[[ Records provided, beginning ]]
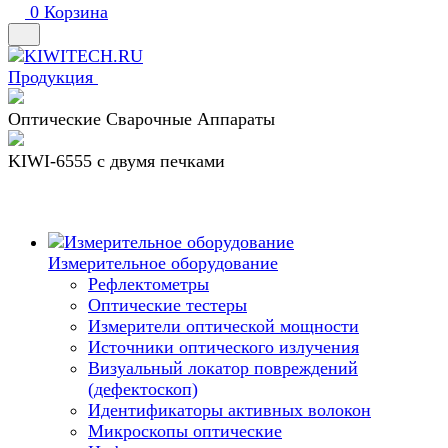
0
Корзина
Продукция
Оптические Сварочные Аппараты
KIWI-6555 c двумя печками
Измерительное оборудование
Рефлектометры
Оптические тестеры
Измерители оптической мощности
Источники оптического излучения
Визуальный локатор повреждений
(дефектоскоп)
Идентификаторы активных волокон
Микроскопы оптические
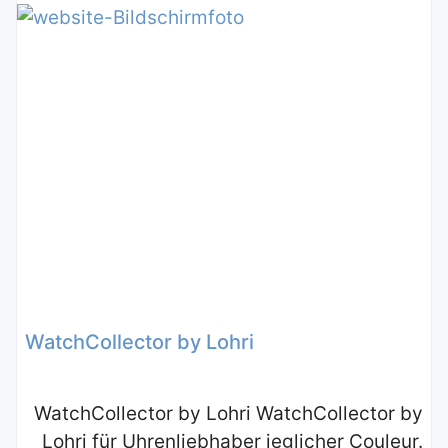
WatchCollector by Lohri
WatchCollector by Lohri WatchCollector by
Lohri für Uhrenliebhaber jeglicher Couleur.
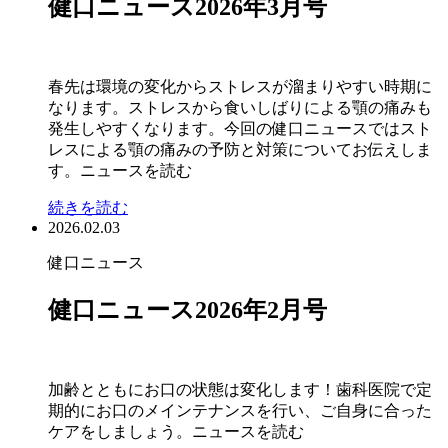
健口ニュース2026年3月号
春先は環境の変化からストレスが溜まりやすい時期に
なります。ストレスから食いしばりによる顎の痛みも
発生しやすくなります。今回の健口ニュースではスト
レスによる顎の痛みの予防と対策についてお伝えしま
す。ニュースを読む
続きを読む
2026.02.03
健口ニュース
健口ニュース2026年2月号
加齢とともにお口の状態は変化します！歯科医院で定
期的にお口のメインテナンスを行い、ご自身に合った
ケアをしましょう。ニュースを読む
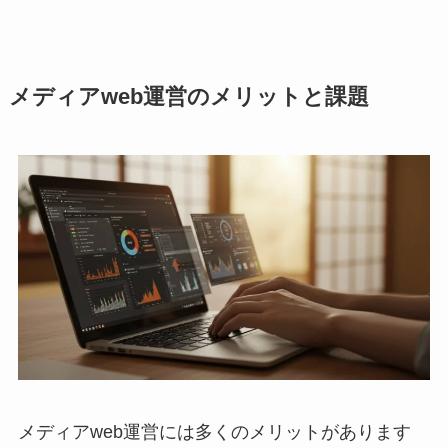
メディアweb運営のメリットと課題
メディアweb運営には多くのメリットがあります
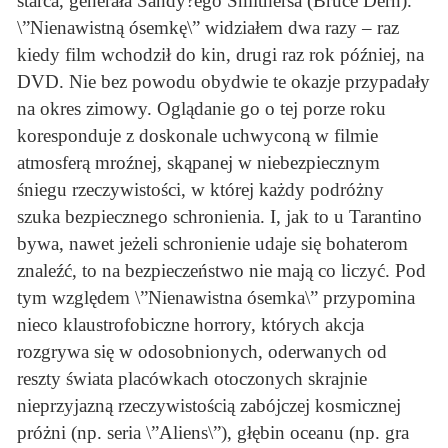
starca, generała Sandy?ego Smithersa (Bruce Dern).
\”Nienawistną ósemkę\” widziałem dwa razy – raz
kiedy film wchodził do kin, drugi raz rok później, na
DVD. Nie bez powodu obydwie te okazje przypadały
na okres zimowy. Oglądanie go o tej porze roku
koresponduje z doskonale uchwyconą w filmie
atmosferą mroźnej, skąpanej w niebezpiecznym
śniegu rzeczywistości, w której każdy podróżny
szuka bezpiecznego schronienia. I, jak to u Tarantino
bywa, nawet jeżeli schronienie udaje się bohaterom
znaleźć, to na bezpieczeństwo nie mają co liczyć. Pod
tym względem \”Nienawistna ósemka\” przypomina
nieco klaustrofobiczne horrory, których akcja
rozgrywa się w odosobnionych, oderwanych od
reszty świata placówkach otoczonych skrajnie
nieprzyjazną rzeczywistością zabójczej kosmicznej
próżni (np. seria \”Aliens\”), głębin oceanu (np. gra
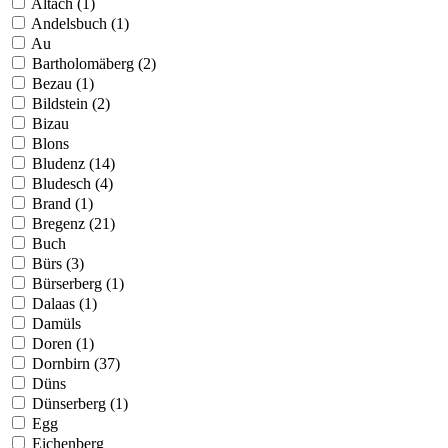
Altach (1)
Andelsbuch (1)
Au
Bartholomäberg (2)
Bezau (1)
Bildstein (2)
Bizau
Blons
Bludenz (14)
Bludesch (4)
Brand (1)
Bregenz (21)
Buch
Bürs (3)
Bürserberg (1)
Dalaas (1)
Damüls
Doren (1)
Dornbirn (37)
Düns
Dünserberg (1)
Egg
Eichenberg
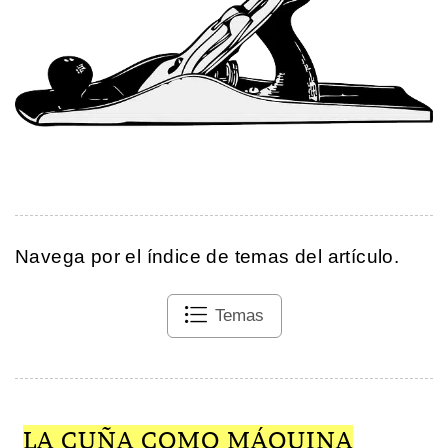
Navega por el índice de temas del artículo.
Temas
LA CUÑA COMO MÁQUINA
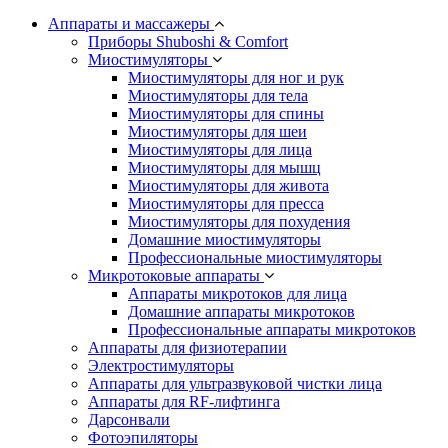
Аппараты и массажеры
Приборы Shuboshi & Comfort
Миостимуляторы
Миостимуляторы для ног и рук
Миостимуляторы для тела
Миостимуляторы для спины
Миостимуляторы для шеи
Миостимуляторы для лица
Миостимуляторы для мышц
Миостимуляторы для живота
Миостимуляторы для пресса
Миостимуляторы для похудения
Домашние миостимуляторы
Профессиональные миостимуляторы
Микротоковые аппараты
Аппараты микротоков для лица
Домашние аппараты микротоков
Профессиональные аппараты микротоков
Аппараты для физиотерапии
Электростимуляторы
Аппараты для ультразвуковой чистки лица
Аппараты для RF-лифтинга
Дарсонвали
Фотоэпиляторы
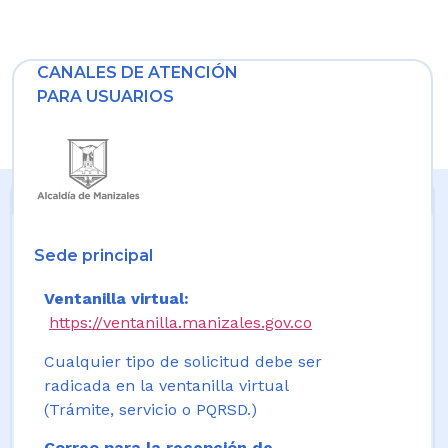
CANALES DE ATENCIÓN
PARA USUARIOS
Sede principal
Ventanilla virtual:
https://ventanilla.manizales.gov.co
Cualquier tipo de solicitud debe ser
radicada en la ventanilla virtual
(Trámite, servicio o PQRSD.)
Correo para la recepción de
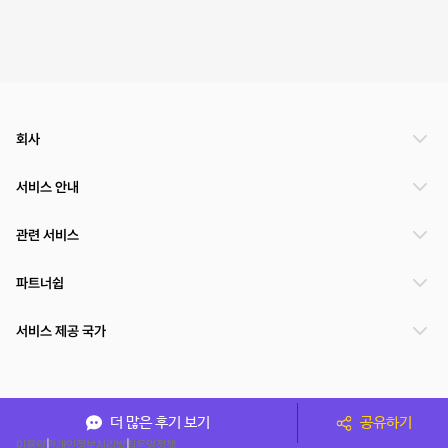
회사
서비스 안내
관련 서비스
파트너쉽
서비스 제공 국가
(주)NSPACE 사업자정보
더 많은 후기 보기
공유하기
이용약관
개인정보처리방침
운영정책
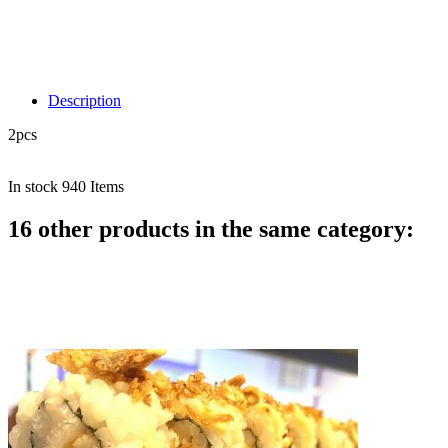
Description
2pcs
In stock
940 Items
16 other products in the same category:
[[ Records provided, end ]]
■ **Exercise details**:
Arrange every line of text in the material above as a numbered list, skipping blank lines and leaving out the picture markers.

■ **Written response**:
1. 0
2. Корзина
3. Продукция
4. Оптические Сварочные Аппараты
5. KIWI-6555 c двумя печками
6. Измерительное оборудование
7. Рефлектометры
8. Оптические тестеры
9. Измерители оптической мощности
10. Источники оптического излучения
11. Визуальный локатор повреждений
12. (дефектоскоп)
13. Идентификаторы активных волокон
14. Микроскопы оптические
15. WatchCollector by Lohri
16. WatchCollector by Lohri WatchCollector by
17. Lohri für Uhrenliebhaber jeglicher Couleur.
18. 健口ニュース2026年3月号
19. 春先は環境の変化からストレスが溜まりやすい時期に
20. なります。ストレスから食いしばりによる顎の痛みも
21. 発生しやすくなります。今回の健口ニュースではスト
22. レスによる顎の痛みの予防と対策についてお伝えしま
23. す。ニュースを読む
24. 続きを読む
25. 2026.02.03
26. 健口ニュース
27. 健口ニュース2026年2月号
28. 加齢とともにお口の状態は変化します！歯科医院で定
29. 期的にお口のメインテナンスを行い、ご自身に合った
30. ケアをしましょう。ニュースを読む
31. メディアweb運営のメリットと課題
32. メディアweb運営には多くのメリットがあります
33. starca, generała Sandy?ego Smithersa (Bruce Dern).
34. \”Nienawistną ósemkę\” widziałem dwa razy – raz
35. kiedy film wchodził do kin, drugi raz rok później, na
36. DVD. Nie bez powodu obydwie te okazje przypadały
37. na okres zimowy. Oglądanie go o tej porze roku
38. koresponduje z doskonale uchwyconą w filmie
39. atmosferą mroźnej, skąpanej w niebezpiecznym
40. śniegu rzeczywistości, w której każdy podróżny
41. szuka bezpiecznego schronienia. I, jak to u Tarantino
42. bywa, nawet jeżeli schronienie udaje się bohaterom
43. znaleźć, to na bezpieczeństwo nie mają co liczyć. Pod
44. tym względem \”Nienawistna ósemka\” przypomina
45. nieco klaustrofobiczne horrory, których akcja
46. rozgrywa się w odosobnionych, oderwanych od
47. reszty świata placówkach otoczonych skrajnie
48. nieprzyjazną rzeczywistością zabójczej kosmicznej
49. próżni (np. seria \”Aliens\”), głębin oceanu (np. gra
50. Altach (1)
51. Andelsbuch (1)
52. Au
53. Bartholomäberg (2)
54. Bezau (1)
55. Bildstein (2)
56. Bizau
57. Blons
58. Bludenz (14)
59. Bludesch (4)
60. Brand (1)
61. Bregenz (21)
62. Buch
63. Bürs (3)
64. Bürserberg (1)
65. Dalaas (1)
66. Damüls
67. Doren (1)
68. Dornbirn (37)
69. Düns
70. Dünserberg (1)
71. Egg
72. Eichenberg
73. Navega por el índice de temas del artículo.
74. Temas
75. LA CUÑA COMO MÁQUINA
76. Аппараты и массажеры
77. Приборы Shuboshi & Comfort
78. Миостимуляторы
79. Миостимуляторы для ног и рук
80. Миостимуляторы для тела
81. Миостимуляторы для спины
82. Миостимуляторы для шеи
83. Миостимуляторы для лица
84. Миостимуляторы для мышц
85. Миостимуляторы для живота
86. Миостимуляторы для пресса
87. Миостимуляторы для похудения
88. Домашние миостимуляторы
89. Профессиональные миостимуляторы
90. Микротоковые аппараты
91. Аппараты микротоков для лица
92. Домашние аппараты микротоков
93. Профессиональные аппараты микротоков
94. Аппараты для физиотерапии
95. Электростимуляторы
96. Аппараты для ультразвуковой чистки лица
97. Аппараты для RF-лифтинга
98. Дарсонвали
99. Фотоэпиляторы
100. CANALES DE ATENCIÓN
101. PARA USUARIOS
102. Sede principal
103. Ventanilla virtual:
104. https://ventanilla.manizales.gov.co
105. Cualquier tipo de solicitud debe ser
106. radicada en la ventanilla virtual
107. (Trámite, servicio o PQRSD.)
108. Correo para la recepción de
109. 회사
110. 서비스 안내
111. 관련 서비스
112. 파트너쉽
113. 서비스 제공 국가
114. (주)NSPACE 사업자정보
115. 더 많은 후기 보기
116. 공유하기
117. 이용약관
118. 개인정보처리방침
119. 운영정책
120. Description
121. 2pcs
122. In stock
123. 940 Items
124. 16 other products in the same category:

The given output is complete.